Les deux régimes qui ont gouverné la Guinée ces 30 dernières années ont eu plus de similitudes que de différences. Tous les deux ont été caractérisés par la mauvaise gouvernance qui se manifeste par la mauvaise gestion publique, des atteintes graves aux droits humains dans une atmosphère d’impunité sinon de promotion de l’incurie et du vice.
La classe politique constitue l’acteur majeur de ce douloureux épisode de l’histoire de la Guinée. Ces partis politiques composés pour la plupart d’anciens fonctionnaires de l’Administration étatique ont joué des rôles importants dans cette gestion. A l’exception de quelques-uns, les acteurs politiques ont contribué dans une large mesure à compromettre l’essor politique, social et économique de la Guinée.

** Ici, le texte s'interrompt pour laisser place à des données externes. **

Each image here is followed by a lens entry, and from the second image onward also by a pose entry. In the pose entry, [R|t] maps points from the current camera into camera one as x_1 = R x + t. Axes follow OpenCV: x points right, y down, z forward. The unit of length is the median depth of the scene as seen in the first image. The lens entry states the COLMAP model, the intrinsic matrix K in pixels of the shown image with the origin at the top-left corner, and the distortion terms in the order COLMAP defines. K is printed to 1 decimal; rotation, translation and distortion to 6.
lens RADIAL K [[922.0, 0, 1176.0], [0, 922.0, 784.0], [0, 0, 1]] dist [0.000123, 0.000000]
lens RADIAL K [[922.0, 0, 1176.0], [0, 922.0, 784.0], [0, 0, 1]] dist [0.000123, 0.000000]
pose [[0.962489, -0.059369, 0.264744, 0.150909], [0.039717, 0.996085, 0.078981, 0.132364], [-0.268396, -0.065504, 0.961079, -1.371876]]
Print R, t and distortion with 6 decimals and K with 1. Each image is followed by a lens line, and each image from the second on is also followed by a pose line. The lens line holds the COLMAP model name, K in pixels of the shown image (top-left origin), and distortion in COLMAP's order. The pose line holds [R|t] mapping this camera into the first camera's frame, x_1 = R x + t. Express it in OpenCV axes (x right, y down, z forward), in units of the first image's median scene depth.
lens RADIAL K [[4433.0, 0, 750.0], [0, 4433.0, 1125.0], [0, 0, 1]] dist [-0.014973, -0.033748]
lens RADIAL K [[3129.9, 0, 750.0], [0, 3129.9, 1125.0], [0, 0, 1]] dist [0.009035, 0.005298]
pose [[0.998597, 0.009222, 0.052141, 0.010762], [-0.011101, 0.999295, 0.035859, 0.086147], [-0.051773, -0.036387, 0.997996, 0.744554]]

Rares sont les leaders de ces partis qui n’ont pas occupé de postes importants dans l’administration publique et par conséquent contribué à la mauvaise gestion, aux détournements des deniers publics, à la corruption érigée en système de gouvernance, à l’affairisme, au clientélisme et à l’impunité.
Ces chantres de la démocratie, de la bonne gouvernance, du respect des droits humains et du développement ne sont autres que les artisans, concepteurs et promoteurs de la dictature, la mauvaise gouvernance, de la violation des droits des guinéens et donc de la pauvreté.
En 2009, ce sont les forces vives qui avaient organisé les manifestations qui ont couté la vie et la dignité à un nombre important de guinéens au stade du 28 septembre. Tout porte à croire qu’ils sont plus préoccupés aujourd’hui par les élections à venir que de réclamer justice et réparation pour ces nombreuses victimes et leurs familles qui attendent encore.
Ils étaient nombreux qui ont géré avec Conté et nombreux encore qui étaient autour de Condé, entrant et sortant des mouvances au gré de leurs intérêts égoïstes et partisans.
La démocratie, qui pour eux ne se résume qu’à un citoyen est égal à un vote et l’alternance au pouvoir, a toujours été le dernier de leurs préoccupations. La preuve en est qu’ils dénoncent ou justifient les violations des droits humains qu’en fonction de leurs intérêts personnels.
Pour les mêmes leaders qui promettent le paradis une fois élus, les morts pendant les manifestations étaient allés d’eux-mêmes à l’abattoir, lorsqu’ils étaient du côté du pouvoir ; maintenant on reconnait encore les mêmes visages et les mêmes voix condamner et réclamer justice pour Thierno Mamadou Diallo. Les convictions et les valeurs ne sont que des bonnets qu’on porte selon le temps qu’il fait.
Pendant que le peuple subissait la répression lors de la lutte contre le troisième mandat, certains de nos champions de politiques pensaient que seul Alpha Condé était à mesure de gouverner, et demandaient du temps pour qu’il achève ses grands chantiers de développement. Ce sont les mêmes qui aujourd’hui qui brandissent des manifestations de rue pour réclamer un retour à l’ordre constitutionnel!
Les violences subies par les populations à l’époque étaient pour eux des dommages collatéraux d’une lutte légitime puisque protégeant les intérêts de la nation sic !
La seule chose qui compte pour la plupart est d’arriver à la mangeoire, la pauvreté des populations, le chômage des jeunes, les dénis de justice, les violations des droits des citoyens et l’entorse à la démocratie et à l’Etat de droit peuvent attendre.
Il est important que des mesures soient prises d’urgence pour que les conditions d’organisation d’un retour à l’ordre constitutionnel soient réunies dans la responsabilité et la sérénité pour éviter de revivre les travers du passé. La durée de la transition doit être raisonnable pour que du travail sérieux soit effectué et que la précipitation ne nous mène pas encore vers des simulacres d’élections et leurs conséquences fâcheuses.
C’est en cela que la CEDEAO et les partenaires devraient aider la Guinée, s’ils veulent faire du sérieux.
L’expérience nous a appris que la légitimité est le seul gage durable d’autorité. La Guinée n’est pas ingouvernable, au contraire, il suffit que le suffrage exprimé par le peuple soit respecté et que les efforts des dirigeants soient conformes aux promesses de campagnes et répondent aux préoccupations légitimes des populations. Ce n’est pas en exerçant, à mon avis, des pressions parfois démesurées sur la junte que nous arriverons à garantir ce retour souhaité à l’autorité de la loi.
Le peuple doit être vigilant et déterminé à défendre ses droits pour nous éviter le retour des vautours au pouvoir. C’est enfin lui qui en sera le gagnant ou le perdant.